Al llegar Gilipo al puerto de Tarento, dirigiose a la ciudad de Turios en nombre de los lacedemonios, y como embajador para procurar atraer a los habitantes a su devoción y alianza. Al efecto les recordaba los beneficios de su padre que en tiempos pasados había sido gobernador de su estado. Mas viendo que no querían acceder a su demanda regresó a la costa de Italia hacia arriba, y cuando llegó al golfo de Terina, le sorprendió un huracán de mediodía que reinaba mucho en aquel golfo, de manera que le fue forzoso volver al puerto de Tarento, donde reparó sus naves destrozadas por el huracán.
Entretanto avisaron a Nicias de la llegada de Gilipo, mas como supo las pocas naves que traía, no hizo gran caso de él, como no lo hicieron los de Turios, pareciéndoles que Gilipo venía antes como corsario para robar en la mar que para socorrer a los siracusanos.
En este mismo verano los lacedemonios con sus aliados comenzaron la guerra contra los argivos, y robaron y talaron gran parte de su tierra, hasta que los atenienses les enviaron treinta barcos de socorro, rompiendo así claramente el tratado de paz con los lacedemonios, lo cual no hicieron hasta entonces, porque las entradas y robos realizados antes de una parte y de otra eran más bien actos de latrocinio que de guerra, y hasta aquel momento no quisieron unirse con los argivos y mantineos contra los lacedemonios, aunque muchas veces los argivos lo solicitaran para entrar por tierra de lacedemonios y tomar parte en el botín regresando después sin peligro.
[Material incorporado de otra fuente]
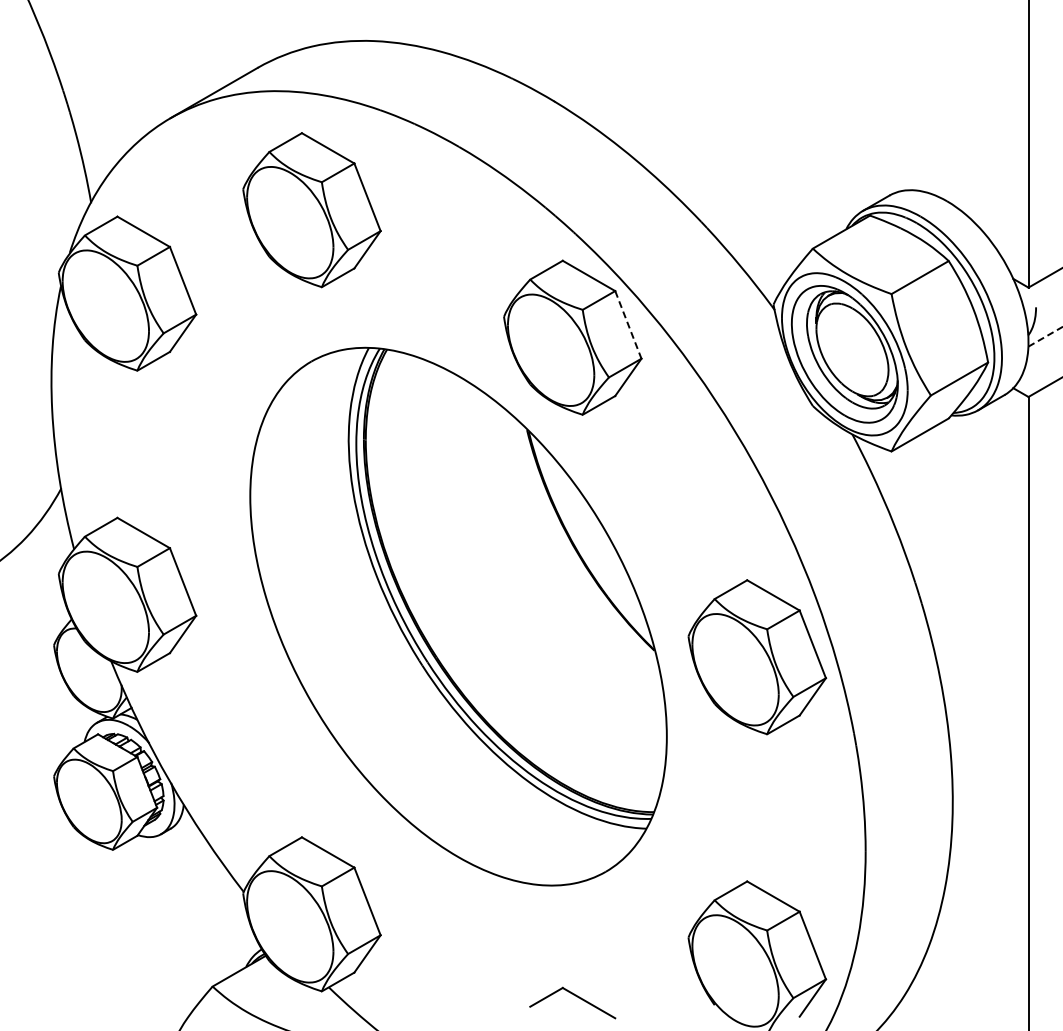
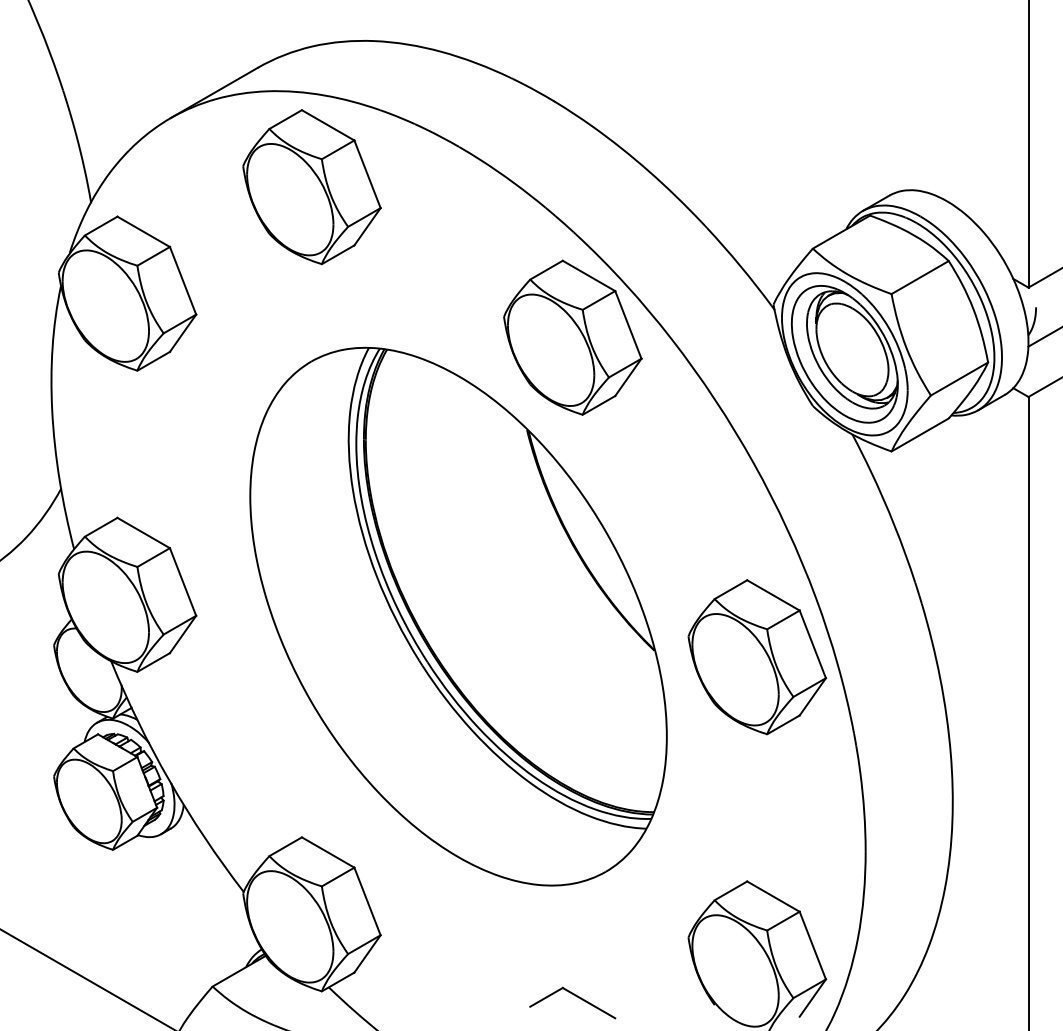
part at (311, 210) position: (311, 210) -> (311, 187)
line at (628, 325): dashed -> solid
line at (1045, 336): dashed -> solid
line at (86, 978): none -> present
Pero entonces los atenienses después de nombrar tres capitanes para su ejército, que eran Pitodoro, Lespodias y Demárato, entraron como enemigos en tierra de Epidauro Limera, y tomaron y destruyeron Prasias y algunas villas pequeñas de aquella provincia, por lo cual los lacedemonios tuvieron después más justa causa para declararse sus enemigos.
Después de volver los atenienses de la costa de Argos y los lacedemonios con su ejército de tierra, los argivos entraron en tierra de Fliunte, y habiendo robado y talado mucha parte de ella y matado a muchos de los contrarios, regresaron a la suya.
FIN DEL LIBRO SEXTO.
LIBRO VII.
SUMARIO.
I. Entra Gilipo en Siracusa con el socorro de las otras ciudades de Sicilia partidarias de los siracusanos. Pierde una batalla y gana otra contra los atenienses. Los siracusanos y los corintios envían una embajada a Lacedemonia pidiendo nuevo socorro y Nicias escribe a los atenienses demandándoles refuerzos. — II. Lo que decía la carta de Nicias a los atenienses y lo que proveyeron estos en vista de ella. — III. Los peloponesios entran en tierra de Atenas y cercan la villa de Decelia. Socorros que envían a Sicilia, así los atenienses como los peloponesios. — IV. Siracusanos y atenienses libran una batalla por mar en el puerto, y por tierra, pretendiendo ambos haber alcanzado la victoria. Encuentros que tuvieron después durante el sitio. — V. Necesidades que sufría Atenas por la guerra. Algunos tracios que fueron a servir a los atenienses, y se volvieron por falta de paga, al regresar destruyen la ciudad de Micaleso, y después son casi todos dispersados. — VI. Lo que hicieron los capitanes atenienses Demóstenes y Eurimedonte en el camino cuando iban en socorro los sitiadores de Siracusa. Auxilio que reciben los sitiados. Batalla naval entre atenienses y peloponesios junto a Naupacto. — VII. Mientras Demóstenes y Eurimedonte están en camino para reforzar a los atenienses que sitian Siracusa, los siracusanos libran una batalla naval contra los atenienses. — VIII. Llegan Demóstenes y Eurimedonte al campamento de los atenienses. Atacan de noche los parapetos de los siracusanos junto a Epípolas y son rechazados con grandes pérdidas. — IX. Después de celebrar muchos consejos, deciden los atenienses levantar el sitio de Siracusa, y al fin no lo hacen por una superstición. — X. Logran los siracusanos nueva victoria naval contra los atenienses y procuran encerrarlos en el puerto donde estaban. — XI. Ciudades y pueblos que intervienen en la guerra de Sicilia, así de una parte como de otra. — XII. Los siracusanos y sus aliados vencen de nuevo en combate naval a los atenienses, de tal modo que no pueden estos salvarse por mar. — XIII. Después de la derrota parten los atenienses de su campamento para ir por tierra a las villas y lugares de Sicilia que seguían su partido. — XIV. Los siracusanos y sus aliados persiguen a los atenienses en su retirada y los vencen y derrotan completamente.